ESERCIZI DA SVOLGERE:
• 1. Indica se ciascuna affermazione, (a), (b) e (c), concorda con il testo sulle arti figurative in Grecia, rispondendo sì o no e citando alla lettera le parole del testo che lo stabiliscono.
(a) Gli artisti dell'età di Pericle superarono quelli dell'età precedente soprattutto nei mezzi tecnici.
(b) Dal 480 al 450 a.C. la pittura e la scultura mostrano un maggiore movimento nelle figure.
(c) Dal 480 al 450 a.C. le imperfezioni di natura tecnica erano ormai del tutto scomparse.
• 2. Prosegui il testo sulle arti figurative in Grecia a partire dalla sua ultima frase.

TESTO DI PARTENZA:
LE ARTI FIGURATIVE
Architettura Pittura Scultura in Grecia
Al processo di abbandono della
mitologia e sostituzione di essa con sentimenti e fatti umani, si affianca —
specialmente nell'età di Pericle — un analogo sviluppo delle arti figurative.
Gli artisti di questo periodo si distaccano, infatti, via via più nettamente da
quelli dell'età precedente, superandoli non solo nei mezzi tecnici ma
soprattutto nell'ispirazione.
Come è noto, il progresso tecnico da essi realizzato fu ampio e notevole: una
più compiuta precisione di disegno, un uso più appropriato dei colori, una più
armoniosa visione di insieme. Tuttavia questo progresso presupponeva un diverso
atteggiamento spirituale degli artisti e un più vivo interesse di conoscere la
realtà circostante.
Nel periodo che va dal 480 al 450 a.C. nella pittura e nella scultura si osserva
un maggiore movimento nelle figure, una emancipazione di queste dai vincoli e
dalle limitazioni imposte dall'etica arcaica. Sebbene persistessero ancora
talune imperfezioni di natura tecnica (in genere le opere erano fatte come se
dovessero essere viste da una parte sola), pure gli artisti cercavano di
cogliere gli elementi più minuti della realtà.

DATI DA ESAMINARE:

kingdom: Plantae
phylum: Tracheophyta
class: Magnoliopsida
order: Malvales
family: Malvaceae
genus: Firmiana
---
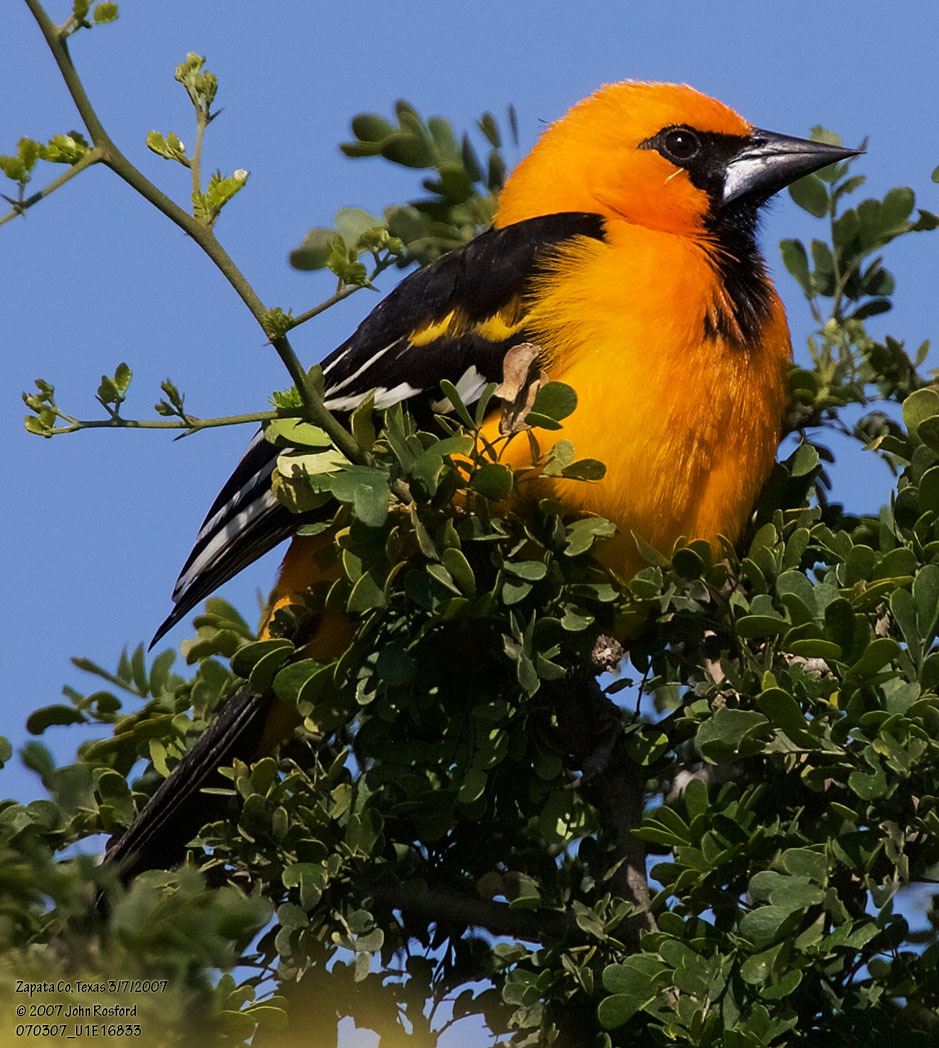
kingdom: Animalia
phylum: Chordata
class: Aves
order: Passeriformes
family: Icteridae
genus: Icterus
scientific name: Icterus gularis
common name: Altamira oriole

LE TUE RISPOSTE:
• 1.
(a) No: "superandoli non solo nei mezzi tecnici ma soprattutto nell'ispirazione".
(b) Sì: "nella pittura e nella scultura si osserva un maggiore movimento nelle figure".
(c) No: "Sebbene persistessero ancora talune imperfezioni di natura tecnica".

• 2.
Nel trentennio successivo si compie, infine, un nuovo grande passo con
l'ateniese Fidia, che si rivela, nelle sue creazioni, padrone sicuro dello
spazio. Non si trattò, anche per lui, di un mero progresso tecnico, ma di una
maggiore e più consapevole conquista spirituale, attuata mediante una più
profonda coscienza dei compiti dell'artista, in rapporto anche alla stessa vita
cittadina: nelle sue decorazioni del Partenone di Atene, costruito per volere di
Pericle sull'Acropoli, si scorge non solo una maggiore abilità di scultore, ma
vi è rappresentato anche, nella raffigurazione della gioventù ateniese, un senso
più umano e libero della vita, una schietta e fresca gioia di vivere, anche se
mancò a Fidia un più spiccato senso dell'individualità.